§ **WHAT THE EXERCISE ASKS**:
Transcribe every record verbatim.

--- RECORDS TO USE Enclosed Below ---

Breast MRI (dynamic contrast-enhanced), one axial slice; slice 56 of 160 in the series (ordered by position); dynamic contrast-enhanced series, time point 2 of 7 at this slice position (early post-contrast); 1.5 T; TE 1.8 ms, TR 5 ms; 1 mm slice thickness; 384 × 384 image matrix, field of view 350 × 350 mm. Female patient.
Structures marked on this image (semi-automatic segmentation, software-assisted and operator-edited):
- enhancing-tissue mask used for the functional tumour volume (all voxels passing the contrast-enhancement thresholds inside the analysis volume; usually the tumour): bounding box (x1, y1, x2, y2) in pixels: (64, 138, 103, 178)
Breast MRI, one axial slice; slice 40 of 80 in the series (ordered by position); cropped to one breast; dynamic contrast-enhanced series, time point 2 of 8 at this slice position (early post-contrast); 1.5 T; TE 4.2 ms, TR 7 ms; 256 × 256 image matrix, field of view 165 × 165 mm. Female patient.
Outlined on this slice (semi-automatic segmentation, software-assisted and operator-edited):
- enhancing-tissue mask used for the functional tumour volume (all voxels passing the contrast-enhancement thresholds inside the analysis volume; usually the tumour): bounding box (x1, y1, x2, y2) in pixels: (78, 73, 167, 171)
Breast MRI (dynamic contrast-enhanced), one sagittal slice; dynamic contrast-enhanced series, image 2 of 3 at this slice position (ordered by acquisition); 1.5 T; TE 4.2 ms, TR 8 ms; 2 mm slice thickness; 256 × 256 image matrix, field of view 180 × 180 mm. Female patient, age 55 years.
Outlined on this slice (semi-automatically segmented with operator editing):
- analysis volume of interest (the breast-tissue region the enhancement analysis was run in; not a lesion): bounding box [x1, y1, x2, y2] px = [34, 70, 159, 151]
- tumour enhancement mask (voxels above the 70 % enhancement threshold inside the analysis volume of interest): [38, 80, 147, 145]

--- End of Enclosed RECORDS TO USE ---

§ **PROBLEM SOLUTION**:
Breast MRI (dynamic contrast-enhanced), one axial slice; slice 56 of 160 in the series (ordered by position); dynamic contrast-enhanced series, time point 2 of 7 at this slice position (early post-contrast); 1.5 T; TE 1.8 ms, TR 5 ms; 1 mm slice thickness; 384 × 384 image matrix, field of view 350 × 350 mm. Female patient.
Structures marked on this image (semi-automatic segmentation, software-assisted and operator-edited):
- enhancing-tissue mask used for the functional tumour volume (all voxels passing the contrast-enhancement thresholds inside the analysis volume; usually the tumour): bounding box (x1, y1, x2, y2) in pixels: (64, 138, 103, 178)
Breast MRI, one axial slice; slice 40 of 80 in the series (ordered by position); cropped to one breast; dynamic contrast-enhanced series, time point 2 of 8 at this slice position (early post-contrast); 1.5 T; TE 4.2 ms, TR 7 ms; 256 × 256 image matrix, field of view 165 × 165 mm. Female patient.
Outlined on this slice (semi-automatic segmentation, software-assisted and operator-edited):
- enhancing-tissue mask used for the functional tumour volume (all voxels passing the contrast-enhancement thresholds inside the analysis volume; usually the tumour): bounding box (x1, y1, x2, y2) in pixels: (78, 73, 167, 171)
Breast MRI (dynamic contrast-enhanced), one sagittal slice; dynamic contrast-enhanced series, image 2 of 3 at this slice position (ordered by acquisition); 1.5 T; TE 4.2 ms, TR 8 ms; 2 mm slice thickness; 256 × 256 image matrix, field of view 180 × 180 mm. Female patient, age 55 years.
Outlined on this slice (semi-automatically segmented with operator editing):
- analysis volume of interest (the breast-tissue region the enhancement analysis was run in; not a lesion): bounding box [x1, y1, x2, y2] px = [34, 70, 159, 151]
- tumour enhancement mask (voxels above the 70 % enhancement threshold inside the analysis volume of interest): [38, 80, 147, 145]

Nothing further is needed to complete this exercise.